Records excerpted from a collection

☆ ☆ ☆

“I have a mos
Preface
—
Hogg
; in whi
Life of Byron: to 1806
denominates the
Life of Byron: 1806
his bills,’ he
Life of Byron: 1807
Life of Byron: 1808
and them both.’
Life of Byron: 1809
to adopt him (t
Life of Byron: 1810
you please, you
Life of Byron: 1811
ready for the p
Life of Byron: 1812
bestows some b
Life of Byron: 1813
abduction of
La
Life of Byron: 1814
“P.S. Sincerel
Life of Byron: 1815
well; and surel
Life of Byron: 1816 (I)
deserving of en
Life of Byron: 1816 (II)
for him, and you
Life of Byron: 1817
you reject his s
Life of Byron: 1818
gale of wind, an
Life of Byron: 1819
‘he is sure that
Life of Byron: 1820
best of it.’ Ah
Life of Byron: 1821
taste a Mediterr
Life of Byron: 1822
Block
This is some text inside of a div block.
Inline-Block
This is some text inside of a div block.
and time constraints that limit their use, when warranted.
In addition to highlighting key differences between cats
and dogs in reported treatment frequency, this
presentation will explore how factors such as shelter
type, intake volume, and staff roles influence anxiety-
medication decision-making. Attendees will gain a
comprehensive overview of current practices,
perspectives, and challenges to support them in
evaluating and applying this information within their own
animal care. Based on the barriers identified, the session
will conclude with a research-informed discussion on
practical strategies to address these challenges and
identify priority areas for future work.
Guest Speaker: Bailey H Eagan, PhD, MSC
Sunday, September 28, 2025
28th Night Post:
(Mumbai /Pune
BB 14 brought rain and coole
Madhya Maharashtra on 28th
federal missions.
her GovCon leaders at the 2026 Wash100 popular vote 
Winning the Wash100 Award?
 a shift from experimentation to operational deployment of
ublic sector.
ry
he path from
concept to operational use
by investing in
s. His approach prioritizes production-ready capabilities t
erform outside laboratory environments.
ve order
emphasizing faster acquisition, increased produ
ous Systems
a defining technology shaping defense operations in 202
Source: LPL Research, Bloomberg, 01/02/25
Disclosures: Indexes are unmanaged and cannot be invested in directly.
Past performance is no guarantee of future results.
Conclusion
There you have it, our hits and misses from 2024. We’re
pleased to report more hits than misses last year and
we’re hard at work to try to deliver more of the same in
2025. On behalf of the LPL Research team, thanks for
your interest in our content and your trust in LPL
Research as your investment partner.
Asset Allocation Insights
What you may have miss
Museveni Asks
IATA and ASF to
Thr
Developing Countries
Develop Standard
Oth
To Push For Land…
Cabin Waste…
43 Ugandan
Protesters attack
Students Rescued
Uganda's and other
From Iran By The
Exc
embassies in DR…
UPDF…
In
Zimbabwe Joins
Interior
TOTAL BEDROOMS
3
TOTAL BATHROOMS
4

☆ ☆ ☆

= Problem statement =
From the data above, output exactly the lines between the one containing "to adopt him (t" and the one containing "Life of Byron: 1819", counting both of them.

= Exercise output =
to adopt him (t
Life of Byron: 1810
you please, you
Life of Byron: 1811
ready for the p
Life of Byron: 1812
bestows some b
Life of Byron: 1813
abduction of
La
Life of Byron: 1814
“P.S. Sincerel
Life of Byron: 1815
well; and surel
Life of Byron: 1816 (I)
deserving of en
Life of Byron: 1816 (II)
for him, and you
Life of Byron: 1817
you reject his s
Life of Byron: 1818
gale of wind, an
Life of Byron: 1819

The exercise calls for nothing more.